Cabo da Roca, Sintra. 12 de maio de 2019 |
Estava de regresso aos dias corridos, a uma certa rotina. Para trás ficava uma experiência de vida sobre a qual se poderão agora sobrepor desenhos e palavras. É uma outra viagem, como que a invenção de uma condição urbana instável, sempre em procura do seu significado. A caminhada faz parte deste jogo, tentativa e erro, modo de usar uma existência racional. Querer habitar esse limbo entre a ciência, a arte e a poesia. Recusar os formatos que nos integrem numa determinada normalidade. Assumir o temor, remeter o medo para a beira do indizível. Dialogar com a solidão. Que o risco seja uma linha traçada sobre um mapa, que essa linha seja o fragmento de uma geometria maior. Que a abstração progressiva nos conduza à viagem interminável. De novo olhamos o céu estrelado nas noites das mais altas montanhas e, quando entrarmos no sono, a manhã seguinte será um oceano de possibilidades.
Dia: 2019/05/12
Lugar referência: Cabo da Roca
Pernoita: (Queluz)
Quilómetros percorridos: 27,8
Quilómetros acumulados: 530,1
Concelhos atravessados: Mafra; Sintra
Cartas militares: 402; 416; 415
Fotografia inicial: dg903410, 06h20
Fotografia final: dg903841, 15h46
Duração trabalho fotográfico: 9h26
Fotografias: 432
Somatório fotografias: 7058
Fotografias selecionadas: 88 (20,37%)
Belo texto e excelente final. O local do término é de um grande simbolismo. É por um lado um fim e por outro o início de qualquer coisa, mais global, mais civilizado. Enfim, uma margem perfeita em todas as dimensões.
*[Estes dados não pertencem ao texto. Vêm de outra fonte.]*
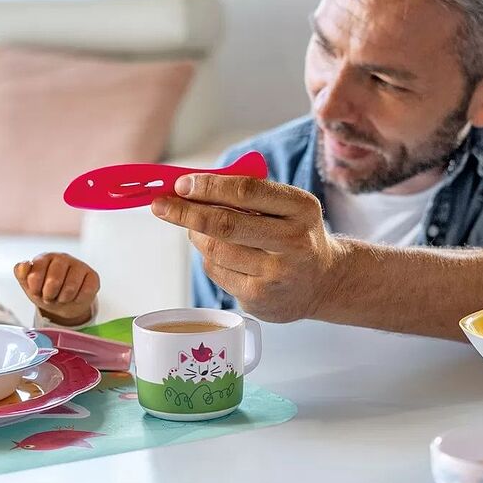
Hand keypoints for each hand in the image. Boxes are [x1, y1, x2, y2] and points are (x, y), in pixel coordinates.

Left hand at [14, 253, 99, 325]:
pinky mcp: (92, 276)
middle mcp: (62, 257)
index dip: (35, 288)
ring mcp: (79, 265)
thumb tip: (23, 265)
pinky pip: (85, 292)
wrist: (65, 304)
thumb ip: (21, 275)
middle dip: (49, 295)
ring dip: (63, 299)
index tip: (36, 292)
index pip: (36, 273)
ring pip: (70, 287)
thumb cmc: (46, 291)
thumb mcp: (30, 286)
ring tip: (61, 298)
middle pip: (54, 281)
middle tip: (50, 297)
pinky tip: (75, 297)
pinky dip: (77, 300)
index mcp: (45, 258)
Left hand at [151, 174, 345, 322]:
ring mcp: (276, 274)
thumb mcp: (286, 206)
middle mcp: (293, 242)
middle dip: (185, 212)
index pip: (246, 191)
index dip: (208, 186)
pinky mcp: (259, 298)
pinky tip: (221, 254)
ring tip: (196, 227)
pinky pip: (216, 272)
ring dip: (196, 235)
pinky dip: (208, 258)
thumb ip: (246, 194)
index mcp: (301, 208)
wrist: (322, 282)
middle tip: (160, 204)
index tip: (180, 184)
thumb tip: (188, 188)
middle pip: (224, 224)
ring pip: (215, 250)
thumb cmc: (292, 234)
ResponderEliminarAs palavras "Assumir o temor, remeter o medo para a beira do indizível" são aquelas que mais pressinto que sentiria - perdoem-me o pleonasmo - se realizasse uma só etapa da caminhada, quanto mais as 15(?) etapas. Creio que a coragem e determinação foram a chave do sucesso desta aventura. O que ficará para memória futura, está no teu pensamento e arte, caro Duarte.